-- Dataset records follows --
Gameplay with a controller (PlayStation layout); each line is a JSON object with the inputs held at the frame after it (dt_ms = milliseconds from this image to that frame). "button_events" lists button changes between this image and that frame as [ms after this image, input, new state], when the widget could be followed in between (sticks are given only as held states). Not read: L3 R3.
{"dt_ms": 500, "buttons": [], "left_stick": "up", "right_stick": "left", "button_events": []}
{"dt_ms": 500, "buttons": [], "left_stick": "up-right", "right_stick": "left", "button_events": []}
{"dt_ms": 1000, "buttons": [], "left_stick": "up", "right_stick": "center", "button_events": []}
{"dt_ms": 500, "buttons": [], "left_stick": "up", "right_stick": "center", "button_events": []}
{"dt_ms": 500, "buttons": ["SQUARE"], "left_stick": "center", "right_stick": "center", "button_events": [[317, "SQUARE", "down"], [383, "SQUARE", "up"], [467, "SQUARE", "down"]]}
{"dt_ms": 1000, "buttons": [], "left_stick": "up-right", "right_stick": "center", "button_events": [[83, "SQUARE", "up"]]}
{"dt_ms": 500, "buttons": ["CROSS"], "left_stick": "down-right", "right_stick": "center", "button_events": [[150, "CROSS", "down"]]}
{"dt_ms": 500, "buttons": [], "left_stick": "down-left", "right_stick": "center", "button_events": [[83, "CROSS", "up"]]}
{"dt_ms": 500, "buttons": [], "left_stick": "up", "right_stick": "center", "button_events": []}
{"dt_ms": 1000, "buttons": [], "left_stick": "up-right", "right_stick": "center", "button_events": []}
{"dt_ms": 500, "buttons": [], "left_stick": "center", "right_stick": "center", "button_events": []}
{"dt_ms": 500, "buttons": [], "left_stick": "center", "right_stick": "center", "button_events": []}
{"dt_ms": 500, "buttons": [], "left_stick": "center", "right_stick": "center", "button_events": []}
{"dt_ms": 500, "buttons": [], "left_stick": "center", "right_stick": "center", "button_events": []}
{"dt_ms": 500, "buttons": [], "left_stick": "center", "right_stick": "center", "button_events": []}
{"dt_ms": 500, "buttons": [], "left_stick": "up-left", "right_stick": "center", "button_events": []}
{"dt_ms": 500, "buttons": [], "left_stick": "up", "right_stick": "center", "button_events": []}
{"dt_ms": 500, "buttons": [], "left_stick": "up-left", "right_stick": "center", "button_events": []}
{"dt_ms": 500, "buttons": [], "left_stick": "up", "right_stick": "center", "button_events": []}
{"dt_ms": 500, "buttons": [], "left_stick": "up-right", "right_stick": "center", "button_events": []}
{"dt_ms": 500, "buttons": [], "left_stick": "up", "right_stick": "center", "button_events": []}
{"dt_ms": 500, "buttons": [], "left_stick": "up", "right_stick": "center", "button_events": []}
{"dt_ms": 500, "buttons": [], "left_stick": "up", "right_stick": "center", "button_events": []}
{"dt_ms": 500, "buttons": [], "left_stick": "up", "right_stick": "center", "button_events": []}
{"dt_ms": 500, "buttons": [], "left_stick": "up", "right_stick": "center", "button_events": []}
-- Dataset records concluded --
- [Work order]:
The lines above should be duplicated exactly.

- [Written answer]:
Gameplay with a controller (PlayStation layout); each line is a JSON object with the inputs held at the frame after it (dt_ms = milliseconds from this image to that frame). "button_events" lists button changes between this image and that frame as [ms after this image, input, new state], when the widget could be followed in between (sticks are given only as held states). Not read: L3 R3.
{"dt_ms": 500, "buttons": [], "left_stick": "up", "right_stick": "left", "button_events": []}
{"dt_ms": 500, "buttons": [], "left_stick": "up-right", "right_stick": "left", "button_events": []}
{"dt_ms": 1000, "buttons": [], "left_stick": "up", "right_stick": "center", "button_events": []}
{"dt_ms": 500, "buttons": [], "left_stick": "up", "right_stick": "center", "button_events": []}
{"dt_ms": 500, "buttons": ["SQUARE"], "left_stick": "center", "right_stick": "center", "button_events": [[317, "SQUARE", "down"], [383, "SQUARE", "up"], [467, "SQUARE", "down"]]}
{"dt_ms": 1000, "buttons": [], "left_stick": "up-right", "right_stick": "center", "button_events": [[83, "SQUARE", "up"]]}
{"dt_ms": 500, "buttons": ["CROSS"], "left_stick": "down-right", "right_stick": "center", "button_events": [[150, "CROSS", "down"]]}
{"dt_ms": 500, "buttons": [], "left_stick": "down-left", "right_stick": "center", "button_events": [[83, "CROSS", "up"]]}
{"dt_ms": 500, "buttons": [], "left_stick": "up", "right_stick": "center", "button_events": []}
{"dt_ms": 1000, "buttons": [], "left_stick": "up-right", "right_stick": "center", "button_events": []}
{"dt_ms": 500, "buttons": [], "left_stick": "center", "right_stick": "center", "button_events": []}
{"dt_ms": 500, "buttons": [], "left_stick": "center", "right_stick": "center", "button_events": []}
{"dt_ms": 500, "buttons": [], "left_stick": "center", "right_stick": "center", "button_events": []}
{"dt_ms": 500, "buttons": [], "left_stick": "center", "right_stick": "center", "button_events": []}
{"dt_ms": 500, "buttons": [], "left_stick": "center", "right_stick": "center", "button_events": []}
{"dt_ms": 500, "buttons": [], "left_stick": "up-left", "right_stick": "center", "button_events": []}
{"dt_ms": 500, "buttons": [], "left_stick": "up", "right_stick": "center", "button_events": []}
{"dt_ms": 500, "buttons": [], "left_stick": "up-left", "right_stick": "center", "button_events": []}
{"dt_ms": 500, "buttons": [], "left_stick": "up", "right_stick": "center", "button_events": []}
{"dt_ms": 500, "buttons": [], "left_stick": "up-right", "right_stick": "center", "button_events": []}
{"dt_ms": 500, "buttons": [], "left_stick": "up", "right_stick": "center", "button_events": []}
{"dt_ms": 500, "buttons": [], "left_stick": "up", "right_stick": "center", "button_events": []}
{"dt_ms": 500, "buttons": [], "left_stick": "up", "right_stick": "center", "button_events": []}
{"dt_ms": 500, "buttons": [], "left_stick": "up", "right_stick": "center", "button_events": []}
{"dt_ms": 500, "buttons": [], "left_stick": "up", "right_stick": "center", "button_events": []}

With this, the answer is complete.